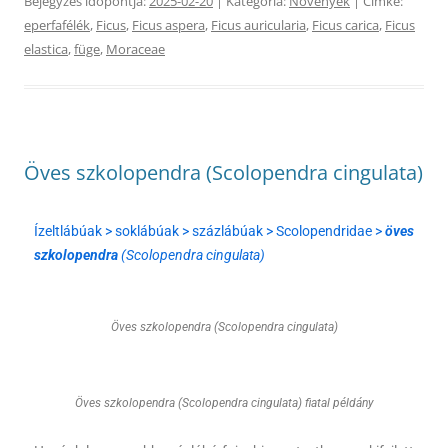
Bejegyzés időpontja:
2025-02-20
| Kategória:
Növények
| Címke:
eperfafélék
,
Ficus
,
Ficus aspera
,
Ficus auricularia
,
Ficus carica
,
Ficus
elastica
,
füge
,
Moraceae
Öves szkolopendra (Scolopendra cingulata)
Ízeltlábúak > soklábúak > százlábúak > Scolopendridae >
öves
szkolopendra
(Scolopendra cingulata)
Öves szkolopendra (Scolopendra cingulata)
Öves szkolopendra (Scolopendra cingulata) fiatal példány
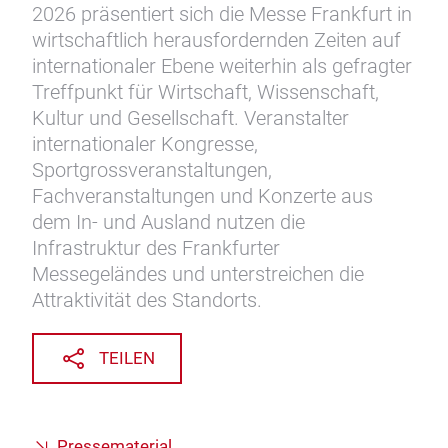
2026 präsentiert sich die Messe Frankfurt in
wirtschaftlich herausfordernden Zeiten auf
internationaler Ebene weiterhin als gefragter
Treffpunkt für Wirtschaft, Wissenschaft,
Kultur und Gesellschaft. Veranstalter
internationaler Kongresse,
Sportgrossveranstaltungen,
Fachveranstaltungen und Konzerte aus
dem In- und Ausland nutzen die
Infrastruktur des Frankfurter
Messegeländes und unterstreichen die
Attraktivität des Standorts.
TEILEN
Pressematerial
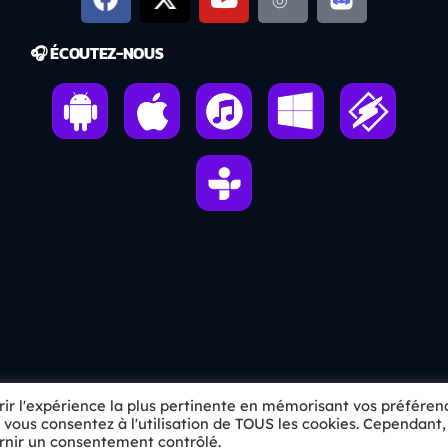
🎧 ÉCOUTEZ-NOUS
frir l'expérience la plus pertinente en mémorisant vos préféren
», vous consentez à l'utilisation de TOUS les cookies. Cependant,
skip_previous
skip_next
radio
urnir un consentement contrôlé.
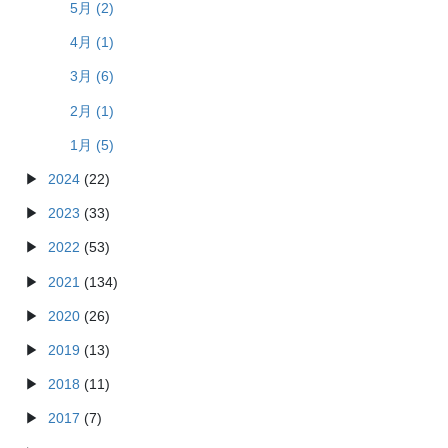
5月 (2)
4月 (1)
3月 (6)
2月 (1)
1月 (5)
2024
(22)
2023
(33)
2022
(53)
2021
(134)
2020
(26)
2019
(13)
2018
(11)
2017
(7)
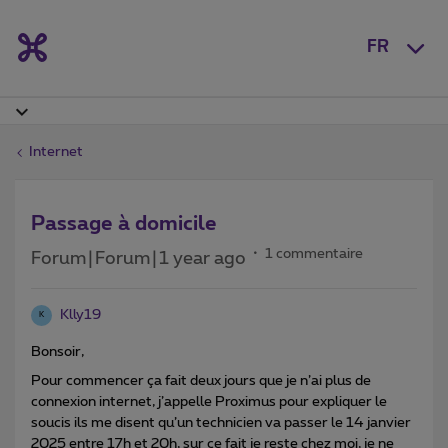
FR
Internet
Passage à domicile
1 commentaire
Forum|Forum|1 year ago
Klly19
K
Bonsoir,
Pour commencer ça fait deux jours que je n’ai plus de
connexion internet, j’appelle Proximus pour expliquer le
soucis ils me disent qu’un technicien va passer le 14 janvier
2025 entre 17h et 20h, sur ce fait je reste chez moi, je ne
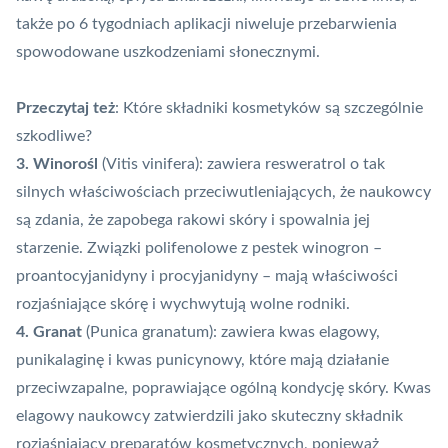
także po 6 tygodniach aplikacji niweluje przebarwienia
spowodowane uszkodzeniami słonecznymi.
Przeczytaj też
:
Które składniki kosmetyków są szczególnie
szkodliwe?
3. Winorośl
(Vitis vinifera): zawiera resweratrol o tak
silnych właściwościach przeciwutleniających, że naukowcy
są zdania, że zapobega rakowi skóry i spowalnia jej
starzenie. Związki polifenolowe z pestek winogron –
proantocyjanidyny i procyjanidyny – mają właściwości
rozjaśniające skórę i wychwytują wolne rodniki.
4. Granat
(Punica granatum): zawiera kwas elagowy,
punikalaginę i kwas punicynowy, które mają działanie
przeciwzapalne, poprawiające ogólną kondycję skóry. Kwas
elagowy naukowcy zatwierdzili jako skuteczny składnik
rozjaśniający preparatów kosmetycznych, ponieważ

## What to produce
Nothing may be altered when you restate the records, but every picture must be dropped.

## Output of the exercise
Bejegyzés időpontja:
2025-02-20
| Kategória:
Növények
| Címke:
eperfafélék
,
Ficus
,
Ficus aspera
,
Ficus auricularia
,
Ficus carica
,
Ficus
elastica
,
füge
,
Moraceae
Öves szkolopendra (Scolopendra cingulata)
Ízeltlábúak > soklábúak > százlábúak > Scolopendridae >
öves
szkolopendra
(Scolopendra cingulata)
Öves szkolopendra (Scolopendra cingulata)
Öves szkolopendra (Scolopendra cingulata) fiatal példány
2026 präsentiert sich die Messe Frankfurt in
wirtschaftlich herausfordernden Zeiten auf
internationaler Ebene weiterhin als gefragter
Treffpunkt für Wirtschaft, Wissenschaft,
Kultur und Gesellschaft. Veranstalter
internationaler Kongresse,
Sportgrossveranstaltungen,
Fachveranstaltungen und Konzerte aus
dem In- und Ausland nutzen die
Infrastruktur des Frankfurter
Messegeländes und unterstreichen die
Attraktivität des Standorts.
TEILEN
Pressematerial
🎧 ÉCOUTEZ-NOUS
frir l'expérience la plus pertinente en mémorisant vos préféren
», vous consentez à l'utilisation de TOUS les cookies. Cependant,
skip_previous
skip_next
radio
urnir un consentement contrôlé.
5月 (2)
4月 (1)
3月 (6)
2月 (1)
1月 (5)
2024
(22)
2023
(33)
2022
(53)
2021
(134)
2020
(26)
2019
(13)
2018
(11)
2017
(7)
FR
Internet
Passage à domicile
1 commentaire
Forum|Forum|1 year ago
Klly19
K
Bonsoir,
Pour commencer ça fait deux jours que je n’ai plus de
connexion internet, j’appelle Proximus pour expliquer le
soucis ils me disent qu’un technicien va passer le 14 janvier
2025 entre 17h et 20h, sur ce fait je reste chez moi, je ne
także po 6 tygodniach aplikacji niweluje przebarwienia
spowodowane uszkodzeniami słonecznymi.
Przeczytaj też
:
Które składniki kosmetyków są szczególnie
szkodliwe?
3. Winorośl
(Vitis vinifera): zawiera resweratrol o tak
silnych właściwościach przeciwutleniających, że naukowcy
są zdania, że zapobega rakowi skóry i spowalnia jej
starzenie. Związki polifenolowe z pestek winogron –
proantocyjanidyny i procyjanidyny – mają właściwości
rozjaśniające skórę i wychwytują wolne rodniki.
4. Granat
(Punica granatum): zawiera kwas elagowy,
punikalaginę i kwas punicynowy, które mają działanie
przeciwzapalne, poprawiające ogólną kondycję skóry. Kwas
elagowy naukowcy zatwierdzili jako skuteczny składnik
rozjaśniający preparatów kosmetycznych, ponieważ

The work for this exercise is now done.